Because of big law firms’ practice of recruiting two years in advance, the changes won’t finish taking effect until September 2016, when students recruited this year begin their training contracts.

The reduction in training contract numbers only applies to Mayer Brown’s September trainee intake, which has been scaled back from 18 in 2012 (trainees recruited in 2010) to 10-11 from 2013 onwards. The firm’s five-strong March intake has remained constant and will continue to do so.

Caroline Sarson, Mayer Brown’s graduate recruitment manager, told Legal Cheek:

“The firm made a decision three years ago to recalibrate the number of trainees we take on, partly for business needs and partly to ensure that we retain as many trainees as possible. That process has now been concluded. “

Mayer Brown posted a low trainee retention rate in Spring this year, when just two out of its five trainees were retained. But the firm has made a significant improvement with its newly-announced Autumn figure, with ten training contracts offered to the 15 trainees who applied for newly qualified positions. A further three trainees from the 18-strong cohort chose not to apply for a full-time role, giving the firm a retention rate of between 55%-67% depending on how you crunch the figures.

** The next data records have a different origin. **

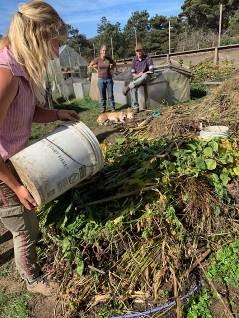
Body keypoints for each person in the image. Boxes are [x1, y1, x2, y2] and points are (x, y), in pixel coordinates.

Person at [0, 1, 79, 296]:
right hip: (2, 167)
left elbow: (26, 112)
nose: (57, 53)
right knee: (24, 226)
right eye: (55, 44)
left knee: (19, 216)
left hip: (11, 159)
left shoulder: (22, 69)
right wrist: (16, 187)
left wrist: (57, 114)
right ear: (36, 37)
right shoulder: (6, 74)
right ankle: (32, 279)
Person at [123, 44, 154, 113]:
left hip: (146, 78)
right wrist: (138, 75)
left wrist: (142, 74)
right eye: (137, 51)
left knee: (145, 75)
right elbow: (133, 73)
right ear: (135, 52)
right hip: (137, 78)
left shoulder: (148, 58)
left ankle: (129, 86)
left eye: (140, 51)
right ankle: (135, 108)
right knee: (133, 87)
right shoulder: (134, 59)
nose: (139, 53)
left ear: (142, 51)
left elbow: (151, 71)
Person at [89, 45, 116, 113]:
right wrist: (97, 69)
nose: (104, 52)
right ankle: (103, 108)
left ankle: (112, 108)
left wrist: (111, 67)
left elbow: (114, 64)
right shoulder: (97, 59)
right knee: (102, 96)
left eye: (105, 50)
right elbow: (90, 65)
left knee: (110, 95)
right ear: (100, 51)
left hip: (109, 79)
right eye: (103, 50)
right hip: (101, 80)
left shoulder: (108, 59)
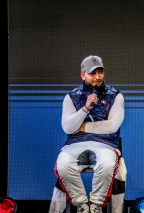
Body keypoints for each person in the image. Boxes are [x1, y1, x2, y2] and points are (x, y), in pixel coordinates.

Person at [49, 55, 127, 213]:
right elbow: (67, 127)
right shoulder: (71, 97)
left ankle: (96, 205)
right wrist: (85, 108)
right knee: (63, 165)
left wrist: (83, 127)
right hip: (76, 144)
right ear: (83, 75)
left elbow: (112, 126)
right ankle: (82, 206)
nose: (98, 77)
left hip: (106, 144)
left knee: (107, 164)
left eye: (100, 72)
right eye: (93, 73)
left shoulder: (116, 96)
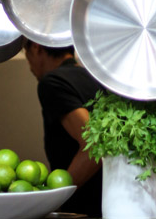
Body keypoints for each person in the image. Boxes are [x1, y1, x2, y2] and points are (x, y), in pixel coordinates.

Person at [23, 39, 103, 217]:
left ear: (36, 48)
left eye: (26, 55)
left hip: (83, 207)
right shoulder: (93, 77)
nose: (30, 66)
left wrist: (54, 200)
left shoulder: (52, 83)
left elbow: (95, 142)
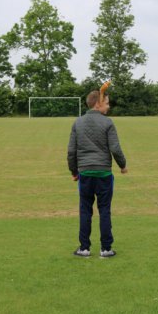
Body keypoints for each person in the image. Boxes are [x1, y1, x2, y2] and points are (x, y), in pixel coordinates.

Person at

Other firms to have significantly cut trainee recruitment of late include magic circle giant Allen & Overy and City media practice Olswang, where training contracting numbers have fallen by 30% and 50% respectively. However, with these cuts having been concluded there is a sense that training contracts are now slowly on the rise again, with the Law Society’s recently-released ‘Annual Statistics Report’ for 2013 recording a rise in training contracts from 4,869 in 2012 to 5,302 in 2013.